Now that I'm outside NASA, I might be able to move the government toward cloud computing faster by having influence in the private sector. Even if Nebula has no government customers, it may have influence [on future government cloud decisions].

NASA, Microsoft Reveal Mars In Pictures
(click image for larger view)
Slideshow: NASA, Microsoft Reveal Mars In Pictures
InformationWeek: What will be inside the Nebula cloud appliance?

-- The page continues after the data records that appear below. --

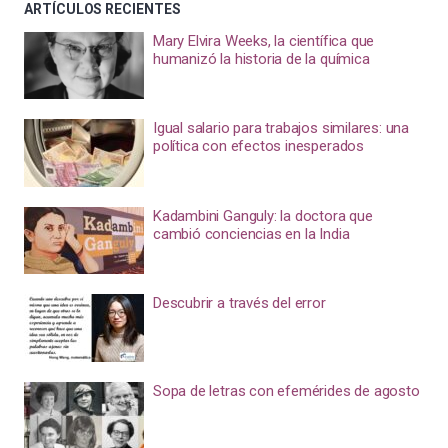
ARTÍCULOS RECIENTES
Mary Elvira Weeks, la científica que
humanizó la historia de la química
Igual salario para trabajos similares: una
política con efectos inesperados
Kadambini Ganguly: la doctora que
cambió conciencias en la India
Descubrir a través del error
Sopa de letras con efemérides de agosto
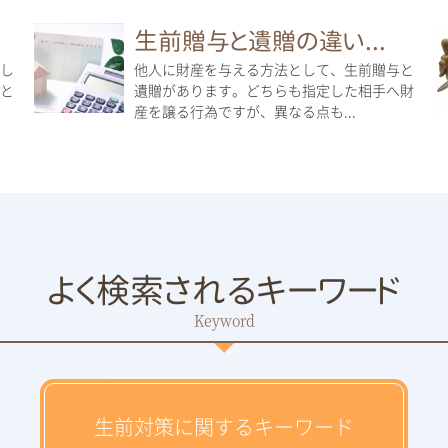
生前贈与と遺贈の違い...
し
他人に財産を与える方法として、生前贈与と
と
遺贈があります。どちらも指定した相手へ財
産を譲る行為ですが、異なる点も...
よく検索されるキーワード
生前対策に関するキーワード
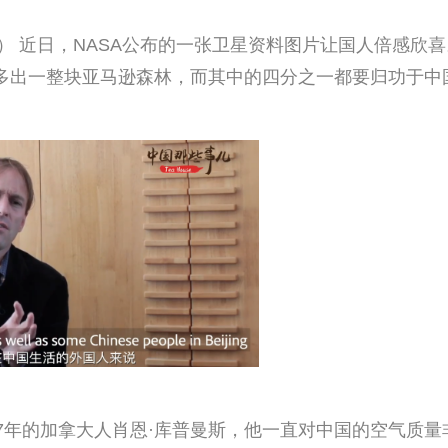
红） 近日，NASA公布的一张卫星资料图片让国人倍感欣喜
多出一整块亚马逊森林，而其中的四分之一都要归功于中
7年的加拿大人肖恩·库普曼斯，他一直对中国的空气质量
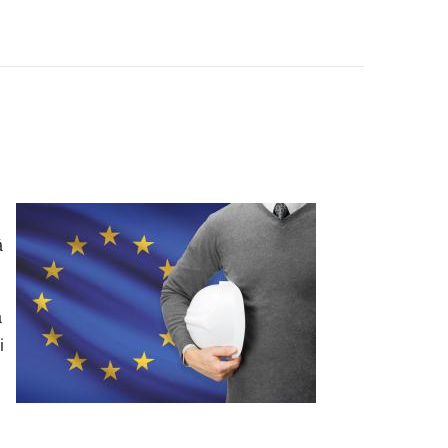
à
a
i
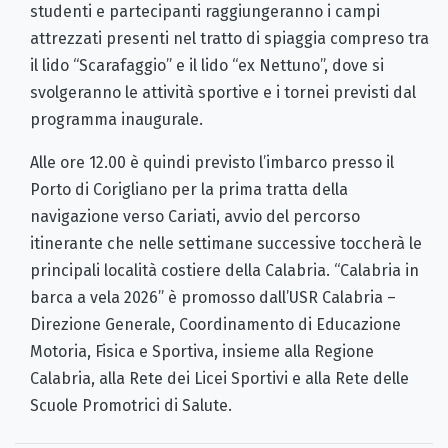
studenti e partecipanti raggiungeranno i campi
attrezzati presenti nel tratto di spiaggia compreso tra
il lido “Scarafaggio” e il lido “ex Nettuno”, dove si
svolgeranno le attività sportive e i tornei previsti dal
programma inaugurale.
Alle ore 12.00 è quindi previsto l’imbarco presso il
Porto di Corigliano per la prima tratta della
navigazione verso Cariati, avvio del percorso
itinerante che nelle settimane successive toccherà le
principali località costiere della Calabria. “Calabria in
barca a vela 2026” è promosso dall’USR Calabria –
Direzione Generale, Coordinamento di Educazione
Motoria, Fisica e Sportiva, insieme alla Regione
Calabria, alla Rete dei Licei Sportivi e alla Rete delle
Scuole Promotrici di Salute.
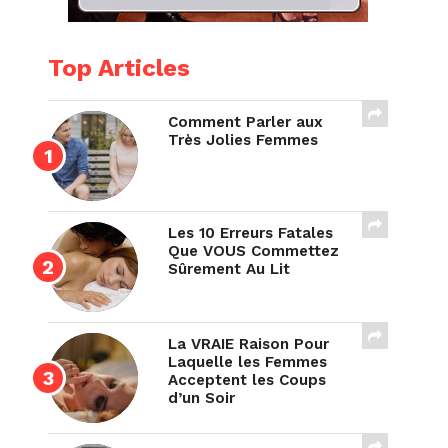
Top Articles
Comment Parler aux
Très Jolies Femmes
Les 10 Erreurs Fatales
Que VOUS Commettez
Sûrement Au Lit
La VRAIE Raison Pour
Laquelle les Femmes
Acceptent les Coups
d’un Soir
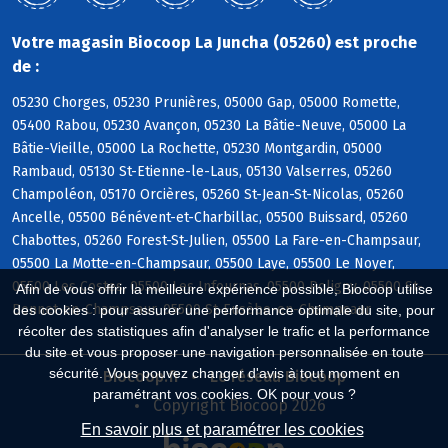
Votre magasin Biocoop La Juncha (05260) est proche
de :
05230 Chorges, 05230 Prunières, 05000 Gap, 05000 Romette,
05400 Rabou, 05230 Avançon, 05230 La Bâtie-Neuve, 05000 La
Bâtie-Vieille, 05000 La Rochette, 05230 Montgardin, 05000
Rambaud, 05130 St-Etienne-le-Laus, 05130 Valserres, 05260
Champoléon, 05170 Orcières, 05260 St-Jean-St-Nicolas, 05260
Ancelle, 05500 Bénévent-et-Charbillac, 05500 Buissard, 05260
Chabottes, 05260 Forest-St-Julien, 05500 La Fare-en-Champsaur,
05500 La Motte-en-Champsaur, 05500 Laye, 05500 Le Noyer,
05500 Les Costes, 05500 Les Infournas, 05500 Poligny, 05500 St-
Afin de vous offrir la meilleure expérience possible, Biocoop utilise
Bonnet-en-Champsaur, 05500 St-Eusèbe-en-Champsaur
des cookies : pour assurer une performance optimale du site, pour
récolter des statistiques afin d'analyser le trafic et la performance
du site et vous proposer une navigation personnalisée en toute
sécurité. Vous pouvez changer d'avis à tout moment en
Biocoop.fr
Le réseau Biocoop
paramétrant vos cookies. OK pour vous ?
Copyright Biocoop 2026
En savoir plus et paramétrer les cookies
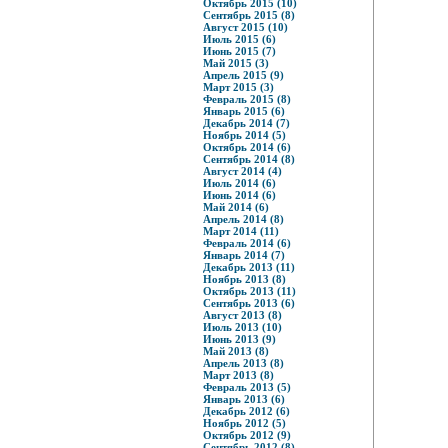
Октябрь 2015 (10)
Сентябрь 2015 (8)
Август 2015 (10)
Июль 2015 (6)
Июнь 2015 (7)
Май 2015 (3)
Апрель 2015 (9)
Март 2015 (3)
Февраль 2015 (8)
Январь 2015 (6)
Декабрь 2014 (7)
Ноябрь 2014 (5)
Октябрь 2014 (6)
Сентябрь 2014 (8)
Август 2014 (4)
Июль 2014 (6)
Июнь 2014 (6)
Май 2014 (6)
Апрель 2014 (8)
Март 2014 (11)
Февраль 2014 (6)
Январь 2014 (7)
Декабрь 2013 (11)
Ноябрь 2013 (8)
Октябрь 2013 (11)
Сентябрь 2013 (6)
Август 2013 (8)
Июль 2013 (10)
Июнь 2013 (9)
Май 2013 (8)
Апрель 2013 (8)
Март 2013 (8)
Февраль 2013 (5)
Январь 2013 (6)
Декабрь 2012 (6)
Ноябрь 2012 (5)
Октябрь 2012 (9)
Сентябрь 2012 (8)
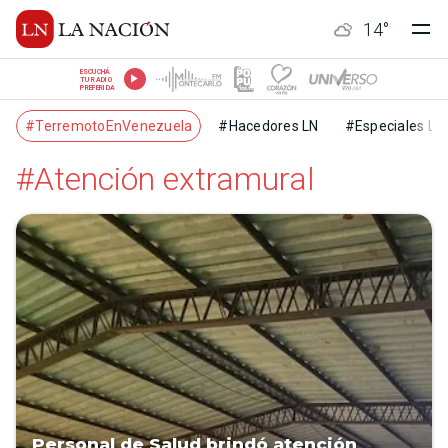
14
°
ESCUCHÁ
TU RADIO
PREFERIDA
#TerremotoEnVenezuela
#Hacedores LN
#Especiales LN
#Atención extramural
Personal de Salud brindó atención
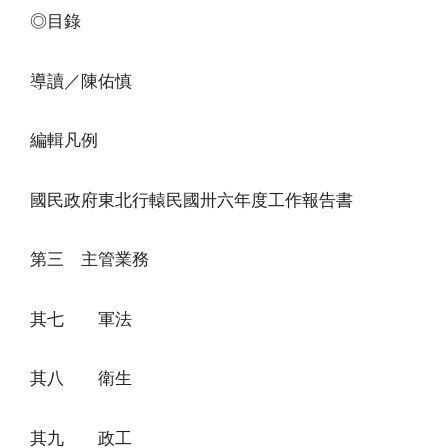
◎目錄
導讀／陳佑慎
編輯凡例
國民政府東北行轅民國卅六年度工作報告書
第三 主管業務
其七 軍法
其八 衛生
其九 政工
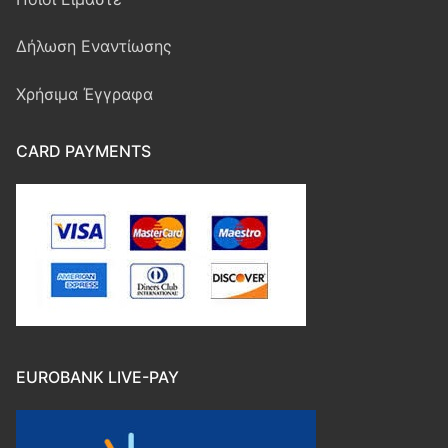
Ασφάλιση σκάφους
Τρόποι Πληρωμής
Δήλωση Εναντίωσης
Ασφάλιση Υγείας
Χρήσιμα Έγγραφα
CARD PAYMENTS
EUROBANK LIVE-PAY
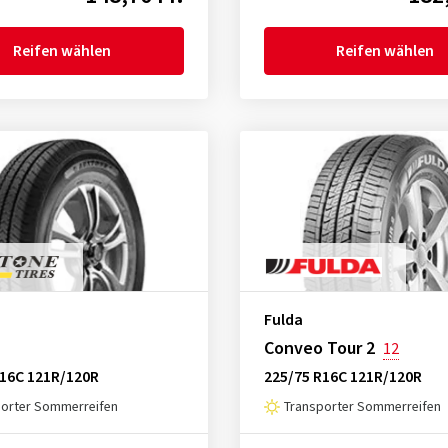
Reifen wählen
Reifen wählen
Fulda
Conveo Tour 2
12
R16C 121R/120R
225/75 R16C 121R/120R
porter Sommerreifen
Transporter Sommerreifen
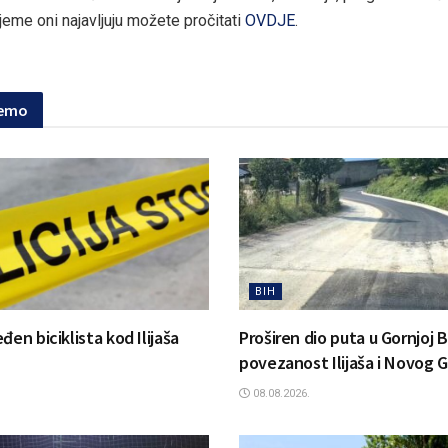
jeme oni najavljuju možete pročitati
OVDJE
.
jemo
BIH
đen biciklista kod Ilijaša
Proširen dio puta u Gornjoj Bi
povezanost Ilijaša i Novog 
08.08.2026.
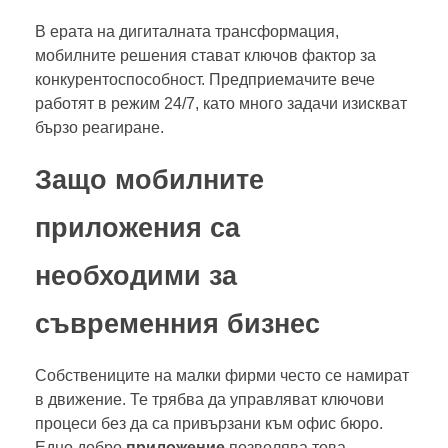
В ерата на дигиталната трансформация,
мобилните решения стават ключов фактор за
конкурентоспособност. Предприемачите вече
работят в режим 24/7, като много задачи изискват
бързо реагиране.
Защо мобилните
приложения са
необходими за
съвременния бизнес
Собствениците на малки фирми често се намират
в движение. Те трябва да управляват ключови
процеси без да са привързани към офис бюро.
Едно добро
приложение
позволява това.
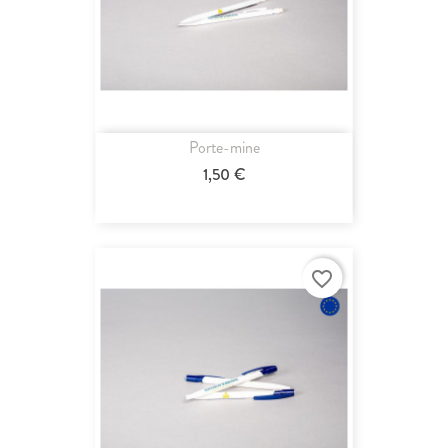
Porte-mine
1,50 €
favorite_border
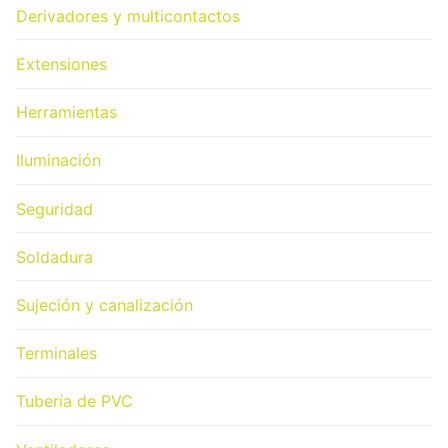
Derivadores y multicontactos
Extensiones
Herramientas
Iluminación
Seguridad
Soldadura
Sujeción y canalización
Terminales
Tubería de PVC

Kemp: The appliance will be a cloud controller, an aggregation place for server images, Web interfaces, a command center. It will have all the APIs for the features of the cloud, the storage service, the security service, and the OpenStack software. It's a box at the top of the cabinet. In it, you'll have all the management and orchestration through an enhanced version of OpenStack. There's also a switching fabric so each low-cost server in the cabinet is connected to the appliance by two 10-Gbps Ethernet switching cards. The appliance provides connectivity to everything in the cabinet.

InformationWeek: So underneath the appliance, there's a stack of servers? The appliance is not a cloud compute server itself?

Kemp: One of our appliances can power up to 24 Dell or HP commodity servers. The customer can decide which low-cost servers he puts in the cabinet. The moment you connect the appliance's Ethernet port to a server, the server will power on and become a compute node in a massively scaleable, elastic compute cloud. It will be provided with a lot of links. It will be compatible with standard APIs, from Amazon or Rackspace [public clouds].

InformationWeek: Customers can make a lot of different decisions. How does the appliance know what servers it's dealing with?

Kemp: It will hook into the existing configuration management database, if there is one. It's a lot less disruptive to IT, if it does. [CMDBs perform periodic discovery of devices on the network, capturing their configurations.] By having it talk to the existing tools, it can find out the existing configurations that may have been set to meet compliance requirements and other criteria. Our focus will be on the enterprise integration points, the really popular tools. The appliance will also log the events in every server and aggregate all that data.

InformationWeek: What tools will it first integrate with?

Kemp: It will integrate with Zenoss [network monitoring], Splunk [system analytics], BMC Atrium [configuration management database], HP's OpenView and ArcSite.

InformationWeek: What about CA Unicenter or IBM Tivoli?

Kemp: Unicenter is on the list. Tivoli is on the list. I don't know why I spaced on them. They're at the top of the list.

InformationWeek: You're combining cloud servers with storage?

Kemp: We're unifying compute cycles and storage. There'll be no expensive, Fibre Channel products in there [a jibe at Cisco's Unified Computing System]. Customers may put a storage server in the cabinet. The appliance will very dynamically look at the entire rack. It will have storage spread throughout. We will provide high availability, Internet-scale storage, lot's of storage.

InformationWeek: Is the enterprise ready to build out private clouds?

Kemp:Enterprises have three options. They can use the public cloud. They can hire a team of rock star integrators and build a custom cloud with open source and cloud software. Or they can hire a number of companies who have been doing business for 20 years and are willing to integrate outdated technology at your expense. The end result will not be as innovative as what you see in the public cloud.

That's why we started Nebula. What we have to do is build a great customer experience. We won't be able to deliver that experience in software alone--you need the hardware. By taking the [appliance] hardware and locking it down, we can deliver a lot of innovation. Apple has proven that. We want to be the iPhone of the data center.